■ **Task statement**: Could you switch "Link" to "URL" in the lines starting at the one that has "Sobre: Aprendendo mais" and ending after the one that has "Link: https://diegonoxe.github.io/LoginResponsivo/", changing nothing else and returning only those lines?

■ **Data under study**:
•••••

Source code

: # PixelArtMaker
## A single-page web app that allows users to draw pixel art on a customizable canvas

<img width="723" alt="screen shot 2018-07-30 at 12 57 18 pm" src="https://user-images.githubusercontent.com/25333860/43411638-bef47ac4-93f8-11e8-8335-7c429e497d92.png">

•••••

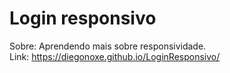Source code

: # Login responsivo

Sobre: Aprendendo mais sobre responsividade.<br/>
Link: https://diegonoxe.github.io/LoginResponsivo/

•••••

■ **Written solution**:
Sobre: Aprendendo mais sobre responsividade.<br/>
URL: https://diegonoxe.github.io/LoginResponsivo/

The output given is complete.